Stated task 1: In the piece on the Traffic club, how many times have police been called to Jordan Creek this year?
Stated task 2: From the piece on the Traffic club, give again word for word the part that begins with the words containing "Fact: More African-Americans" and ends with "ignore the obvious.".

Supplied text:
Friday, October 21, 2005

RACIAL, OR RACIST?

Fact: Police have been called to Traffic 68 times this year.

Fact: Police have been called to Jordan Creek 100 times this year.

Fact: More African-Americans party at Traffic than at Jordan Creek.

From those three facts, however, you cannot infer that city officials are being racist by cracking down harder on Traffic than on Jordan Creek. In this case, one thing does not lead to another.

But there's no way to deny a racial aspect to the melee a week ago outside Traffic in downtown Springfield. You can't ignore the obvious.

Racial. Not racist. And there is a big difference, all political correctness aside.

The mostly white police officers outside Traffic last weekend were in a sea of partygoers, many of them black. Most people in both groups were facing an unfamiliar situation. Racial differences existed. But unless some white cop was arresting people because they were black, it ain't racism.

The manager of Traffic plans to "pretty much eliminate rap" from the club's playlists; he says violent lyricism in hardcore hip-hop could incite real-life violence on the streets of downtown Springfield.

Source material:
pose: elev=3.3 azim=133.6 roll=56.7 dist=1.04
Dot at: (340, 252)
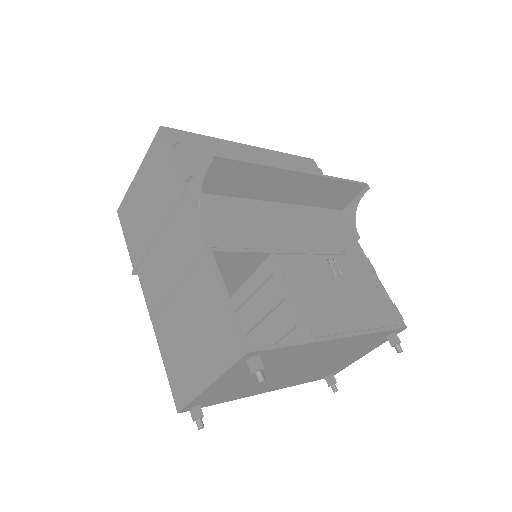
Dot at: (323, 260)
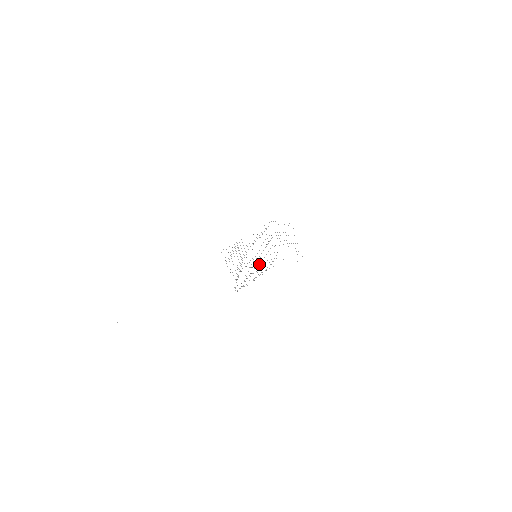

Response 1: 100 times.

Response 2:
Fact: More African-Americans party at Traffic than at Jordan Creek.

From those three facts, however, you cannot infer that city officials are being racist by cracking down harder on Traffic than on Jordan Creek. In this case, one thing does not lead to another.

But there's no way to deny a racial aspect to the melee a week ago outside Traffic in downtown Springfield. You can't ignore the obvious.